> Task: Copy out each line in the material below that has the word "recorded".

-------- Record excerpts --------

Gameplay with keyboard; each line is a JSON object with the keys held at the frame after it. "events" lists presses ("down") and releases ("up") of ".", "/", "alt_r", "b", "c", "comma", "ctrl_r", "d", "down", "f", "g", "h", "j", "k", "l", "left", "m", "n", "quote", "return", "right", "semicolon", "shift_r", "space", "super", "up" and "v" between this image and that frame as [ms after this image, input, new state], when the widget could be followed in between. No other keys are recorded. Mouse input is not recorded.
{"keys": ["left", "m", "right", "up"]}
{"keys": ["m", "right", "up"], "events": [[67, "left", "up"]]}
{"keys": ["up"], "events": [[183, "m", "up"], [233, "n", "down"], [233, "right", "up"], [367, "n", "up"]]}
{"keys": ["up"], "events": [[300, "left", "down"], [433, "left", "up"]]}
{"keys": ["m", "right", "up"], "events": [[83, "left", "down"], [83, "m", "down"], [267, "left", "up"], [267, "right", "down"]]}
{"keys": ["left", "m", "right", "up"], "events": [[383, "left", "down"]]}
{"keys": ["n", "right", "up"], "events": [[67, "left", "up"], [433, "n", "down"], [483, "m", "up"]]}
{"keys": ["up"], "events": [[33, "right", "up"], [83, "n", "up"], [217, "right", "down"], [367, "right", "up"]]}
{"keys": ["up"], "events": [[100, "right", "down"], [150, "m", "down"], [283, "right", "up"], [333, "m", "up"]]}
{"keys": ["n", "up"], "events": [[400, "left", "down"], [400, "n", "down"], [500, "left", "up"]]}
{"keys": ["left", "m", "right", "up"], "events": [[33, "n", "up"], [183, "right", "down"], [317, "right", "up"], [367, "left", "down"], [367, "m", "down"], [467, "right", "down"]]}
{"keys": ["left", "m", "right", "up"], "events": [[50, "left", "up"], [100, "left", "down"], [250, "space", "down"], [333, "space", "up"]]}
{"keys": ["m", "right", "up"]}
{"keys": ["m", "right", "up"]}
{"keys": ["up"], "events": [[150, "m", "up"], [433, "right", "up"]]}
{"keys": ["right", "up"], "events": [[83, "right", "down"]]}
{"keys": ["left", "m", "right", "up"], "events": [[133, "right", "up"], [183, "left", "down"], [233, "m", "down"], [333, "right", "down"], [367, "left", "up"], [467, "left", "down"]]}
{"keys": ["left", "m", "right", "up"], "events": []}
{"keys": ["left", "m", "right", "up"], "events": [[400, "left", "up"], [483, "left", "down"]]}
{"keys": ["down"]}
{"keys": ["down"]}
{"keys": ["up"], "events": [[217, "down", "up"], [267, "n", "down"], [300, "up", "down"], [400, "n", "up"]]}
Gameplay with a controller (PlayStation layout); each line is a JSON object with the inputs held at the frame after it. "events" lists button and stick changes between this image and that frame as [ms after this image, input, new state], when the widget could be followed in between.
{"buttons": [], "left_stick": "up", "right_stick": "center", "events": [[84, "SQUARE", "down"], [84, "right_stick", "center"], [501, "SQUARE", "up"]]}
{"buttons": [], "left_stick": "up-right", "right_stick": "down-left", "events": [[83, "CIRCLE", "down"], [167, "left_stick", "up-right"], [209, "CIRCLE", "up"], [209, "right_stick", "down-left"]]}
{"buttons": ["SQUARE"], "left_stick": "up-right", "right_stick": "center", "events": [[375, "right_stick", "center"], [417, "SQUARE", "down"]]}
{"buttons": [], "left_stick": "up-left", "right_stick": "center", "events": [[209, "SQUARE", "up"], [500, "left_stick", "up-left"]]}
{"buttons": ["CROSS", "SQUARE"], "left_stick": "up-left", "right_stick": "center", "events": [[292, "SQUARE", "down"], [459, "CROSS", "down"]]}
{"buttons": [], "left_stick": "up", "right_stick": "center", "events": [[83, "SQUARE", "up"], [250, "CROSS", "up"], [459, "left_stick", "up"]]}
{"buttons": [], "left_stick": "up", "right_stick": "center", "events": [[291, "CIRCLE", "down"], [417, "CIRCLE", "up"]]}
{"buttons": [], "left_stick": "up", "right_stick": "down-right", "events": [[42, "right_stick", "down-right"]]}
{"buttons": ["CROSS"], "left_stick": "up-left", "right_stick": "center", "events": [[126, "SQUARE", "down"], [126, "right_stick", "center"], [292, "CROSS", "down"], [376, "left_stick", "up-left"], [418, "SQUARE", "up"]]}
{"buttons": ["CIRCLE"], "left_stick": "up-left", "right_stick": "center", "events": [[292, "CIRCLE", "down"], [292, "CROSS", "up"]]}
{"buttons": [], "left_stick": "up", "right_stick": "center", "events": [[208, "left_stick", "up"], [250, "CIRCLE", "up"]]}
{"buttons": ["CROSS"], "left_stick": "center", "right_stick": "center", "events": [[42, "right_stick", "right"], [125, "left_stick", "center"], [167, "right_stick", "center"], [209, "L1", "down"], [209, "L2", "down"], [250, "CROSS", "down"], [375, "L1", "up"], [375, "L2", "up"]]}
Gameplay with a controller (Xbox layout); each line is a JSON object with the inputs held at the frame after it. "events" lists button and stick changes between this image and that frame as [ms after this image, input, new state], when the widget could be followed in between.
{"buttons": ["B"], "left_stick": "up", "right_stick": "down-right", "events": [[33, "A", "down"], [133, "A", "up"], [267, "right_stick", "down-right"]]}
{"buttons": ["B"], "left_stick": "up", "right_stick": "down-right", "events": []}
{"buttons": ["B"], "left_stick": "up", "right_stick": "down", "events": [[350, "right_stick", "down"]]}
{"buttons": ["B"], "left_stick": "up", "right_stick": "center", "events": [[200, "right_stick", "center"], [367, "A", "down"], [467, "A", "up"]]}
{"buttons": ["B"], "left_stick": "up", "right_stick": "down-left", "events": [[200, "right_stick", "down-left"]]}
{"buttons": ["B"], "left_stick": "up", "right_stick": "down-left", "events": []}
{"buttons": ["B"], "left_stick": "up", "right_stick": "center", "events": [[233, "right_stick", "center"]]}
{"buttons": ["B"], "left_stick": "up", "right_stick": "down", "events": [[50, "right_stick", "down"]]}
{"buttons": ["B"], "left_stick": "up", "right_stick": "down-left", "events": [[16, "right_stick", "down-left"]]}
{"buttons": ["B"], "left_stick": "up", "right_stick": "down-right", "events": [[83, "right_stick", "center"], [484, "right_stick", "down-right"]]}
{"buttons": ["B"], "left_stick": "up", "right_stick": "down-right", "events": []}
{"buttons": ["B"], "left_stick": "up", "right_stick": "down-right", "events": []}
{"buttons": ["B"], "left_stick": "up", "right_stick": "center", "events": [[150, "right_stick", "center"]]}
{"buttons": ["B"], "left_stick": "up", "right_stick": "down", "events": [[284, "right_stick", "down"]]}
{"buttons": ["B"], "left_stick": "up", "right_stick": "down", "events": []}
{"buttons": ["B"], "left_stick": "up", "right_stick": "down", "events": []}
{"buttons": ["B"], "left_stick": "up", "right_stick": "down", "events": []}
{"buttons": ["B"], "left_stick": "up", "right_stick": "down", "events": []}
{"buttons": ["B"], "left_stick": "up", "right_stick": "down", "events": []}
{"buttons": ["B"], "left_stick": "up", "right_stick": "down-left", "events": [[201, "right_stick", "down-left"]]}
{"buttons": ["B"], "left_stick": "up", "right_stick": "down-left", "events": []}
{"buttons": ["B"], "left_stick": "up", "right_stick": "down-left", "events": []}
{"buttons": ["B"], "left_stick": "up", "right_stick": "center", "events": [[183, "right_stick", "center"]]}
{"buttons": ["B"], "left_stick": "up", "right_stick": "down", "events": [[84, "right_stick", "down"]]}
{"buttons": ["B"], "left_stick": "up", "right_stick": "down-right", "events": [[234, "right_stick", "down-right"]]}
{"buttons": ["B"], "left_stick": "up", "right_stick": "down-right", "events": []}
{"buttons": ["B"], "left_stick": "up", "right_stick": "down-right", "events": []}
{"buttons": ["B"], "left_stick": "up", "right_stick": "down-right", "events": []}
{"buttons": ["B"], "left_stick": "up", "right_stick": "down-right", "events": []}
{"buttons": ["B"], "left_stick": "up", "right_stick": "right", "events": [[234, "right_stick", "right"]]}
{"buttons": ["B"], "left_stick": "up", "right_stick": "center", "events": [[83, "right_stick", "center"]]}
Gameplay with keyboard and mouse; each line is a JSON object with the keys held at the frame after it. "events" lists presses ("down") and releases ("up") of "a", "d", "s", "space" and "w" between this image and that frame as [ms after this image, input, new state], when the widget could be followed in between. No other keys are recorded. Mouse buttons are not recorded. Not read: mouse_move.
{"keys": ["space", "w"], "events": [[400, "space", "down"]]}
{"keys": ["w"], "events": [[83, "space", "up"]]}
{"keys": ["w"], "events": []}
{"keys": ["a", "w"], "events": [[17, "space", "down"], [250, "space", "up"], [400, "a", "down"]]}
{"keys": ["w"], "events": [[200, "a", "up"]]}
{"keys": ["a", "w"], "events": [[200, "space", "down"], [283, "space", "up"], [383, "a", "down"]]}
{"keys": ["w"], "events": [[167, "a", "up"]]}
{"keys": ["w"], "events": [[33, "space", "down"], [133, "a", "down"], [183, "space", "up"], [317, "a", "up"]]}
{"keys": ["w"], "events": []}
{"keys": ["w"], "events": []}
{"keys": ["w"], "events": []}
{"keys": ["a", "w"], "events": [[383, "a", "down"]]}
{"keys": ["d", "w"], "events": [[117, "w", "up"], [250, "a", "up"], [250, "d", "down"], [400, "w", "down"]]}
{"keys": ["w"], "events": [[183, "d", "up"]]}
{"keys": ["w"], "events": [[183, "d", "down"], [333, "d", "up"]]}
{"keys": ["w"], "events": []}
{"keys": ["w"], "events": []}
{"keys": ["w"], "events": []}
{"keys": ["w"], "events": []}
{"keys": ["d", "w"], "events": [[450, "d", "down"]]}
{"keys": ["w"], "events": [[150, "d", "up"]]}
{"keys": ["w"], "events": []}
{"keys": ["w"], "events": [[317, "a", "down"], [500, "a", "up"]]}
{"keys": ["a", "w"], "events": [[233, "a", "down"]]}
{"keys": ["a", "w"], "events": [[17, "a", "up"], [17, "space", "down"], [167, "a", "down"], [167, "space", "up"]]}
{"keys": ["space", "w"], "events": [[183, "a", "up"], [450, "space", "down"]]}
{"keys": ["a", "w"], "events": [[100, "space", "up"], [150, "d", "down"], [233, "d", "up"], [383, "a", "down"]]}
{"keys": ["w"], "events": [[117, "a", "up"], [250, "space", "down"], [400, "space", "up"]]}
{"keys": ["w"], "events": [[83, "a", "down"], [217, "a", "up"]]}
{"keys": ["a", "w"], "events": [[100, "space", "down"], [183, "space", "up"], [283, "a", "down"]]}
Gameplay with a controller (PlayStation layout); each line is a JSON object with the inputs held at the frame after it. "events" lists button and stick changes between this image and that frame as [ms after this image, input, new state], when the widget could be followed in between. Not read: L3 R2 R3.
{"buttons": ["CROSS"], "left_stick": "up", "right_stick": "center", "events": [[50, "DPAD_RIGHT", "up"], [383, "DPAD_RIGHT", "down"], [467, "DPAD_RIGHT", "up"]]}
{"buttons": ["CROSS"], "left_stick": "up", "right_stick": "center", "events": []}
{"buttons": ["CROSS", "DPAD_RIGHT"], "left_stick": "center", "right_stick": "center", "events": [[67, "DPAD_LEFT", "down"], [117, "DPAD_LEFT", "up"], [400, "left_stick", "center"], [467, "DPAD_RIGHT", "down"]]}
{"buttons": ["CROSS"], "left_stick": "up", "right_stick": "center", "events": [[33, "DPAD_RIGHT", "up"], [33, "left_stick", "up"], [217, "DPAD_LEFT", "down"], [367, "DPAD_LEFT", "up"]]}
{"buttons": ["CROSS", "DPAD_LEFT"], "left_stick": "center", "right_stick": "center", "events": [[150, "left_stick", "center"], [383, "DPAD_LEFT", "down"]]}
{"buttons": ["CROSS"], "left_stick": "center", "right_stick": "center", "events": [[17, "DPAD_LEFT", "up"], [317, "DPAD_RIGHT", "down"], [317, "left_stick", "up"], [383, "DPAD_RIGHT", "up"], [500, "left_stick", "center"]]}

--------

> Completed task:
Gameplay with keyboard; each line is a JSON object with the keys held at the frame after it. "events" lists presses ("down") and releases ("up") of ".", "/", "alt_r", "b", "c", "comma", "ctrl_r", "d", "down", "f", "g", "h", "j", "k", "l", "left", "m", "n", "quote", "return", "right", "semicolon", "shift_r", "space", "super", "up" and "v" between this image and that frame as [ms after this image, input, new state], when the widget could be followed in between. No other keys are recorded. Mouse input is not recorded.
Gameplay with keyboard and mouse; each line is a JSON object with the keys held at the frame after it. "events" lists presses ("down") and releases ("up") of "a", "d", "s", "space" and "w" between this image and that frame as [ms after this image, input, new state], when the widget could be followed in between. No other keys are recorded. Mouse buttons are not recorded. Not read: mouse_move.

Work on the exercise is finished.